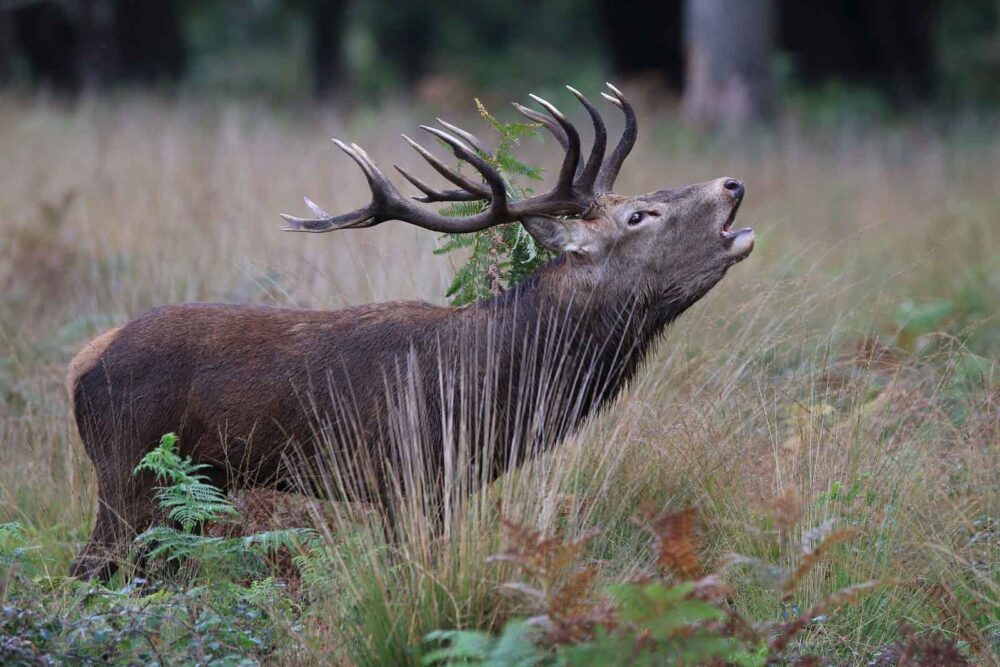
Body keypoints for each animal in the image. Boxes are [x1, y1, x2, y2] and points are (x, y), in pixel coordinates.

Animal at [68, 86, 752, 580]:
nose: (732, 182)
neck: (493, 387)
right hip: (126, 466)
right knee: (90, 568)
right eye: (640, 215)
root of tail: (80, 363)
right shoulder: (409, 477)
──────────
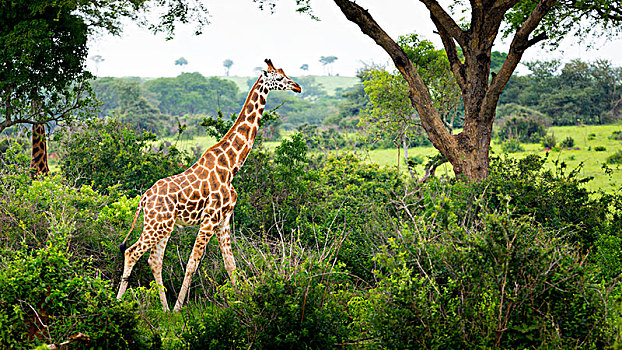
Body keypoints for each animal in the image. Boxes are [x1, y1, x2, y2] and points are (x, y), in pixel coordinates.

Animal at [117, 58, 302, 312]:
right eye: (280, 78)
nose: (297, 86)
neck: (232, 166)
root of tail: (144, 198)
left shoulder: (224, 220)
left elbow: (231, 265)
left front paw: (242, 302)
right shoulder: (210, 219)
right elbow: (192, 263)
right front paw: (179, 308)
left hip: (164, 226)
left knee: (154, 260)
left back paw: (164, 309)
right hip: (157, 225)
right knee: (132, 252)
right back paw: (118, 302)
──────────
Goal of the exercise: Could you repeat exactly the lines in the listing above from the one with "neck: (493, 387)" down to the one with "right shoulder: (409, 477)"? Include both of those lines.

Written answer:
neck: (493, 387)
right hip: (126, 466)
right knee: (90, 568)
right eye: (640, 215)
root of tail: (80, 363)
right shoulder: (409, 477)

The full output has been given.